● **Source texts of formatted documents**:
-----
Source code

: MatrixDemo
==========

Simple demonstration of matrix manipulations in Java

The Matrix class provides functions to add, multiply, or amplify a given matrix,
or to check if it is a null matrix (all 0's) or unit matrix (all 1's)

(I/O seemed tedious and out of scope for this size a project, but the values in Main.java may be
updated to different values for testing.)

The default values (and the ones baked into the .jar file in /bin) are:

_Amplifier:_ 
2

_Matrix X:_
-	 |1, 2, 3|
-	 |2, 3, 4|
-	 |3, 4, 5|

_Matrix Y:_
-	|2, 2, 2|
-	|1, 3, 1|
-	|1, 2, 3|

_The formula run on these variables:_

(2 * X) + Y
-----
● **EXERCISE**: Output again, without any change, the stretch of lines from the line that contains "(I/O seemed tedious" through the final line, including both of them.

● **REPLY**:
(I/O seemed tedious and out of scope for this size a project, but the values in Main.java may be
updated to different values for testing.)

The default values (and the ones baked into the .jar file in /bin) are:

_Amplifier:_ 
2

_Matrix X:_
-	 |1, 2, 3|
-	 |2, 3, 4|
-	 |3, 4, 5|

_Matrix Y:_
-	|2, 2, 2|
-	|1, 3, 1|
-	|1, 2, 3|

_The formula run on these variables:_

(2 * X) + Y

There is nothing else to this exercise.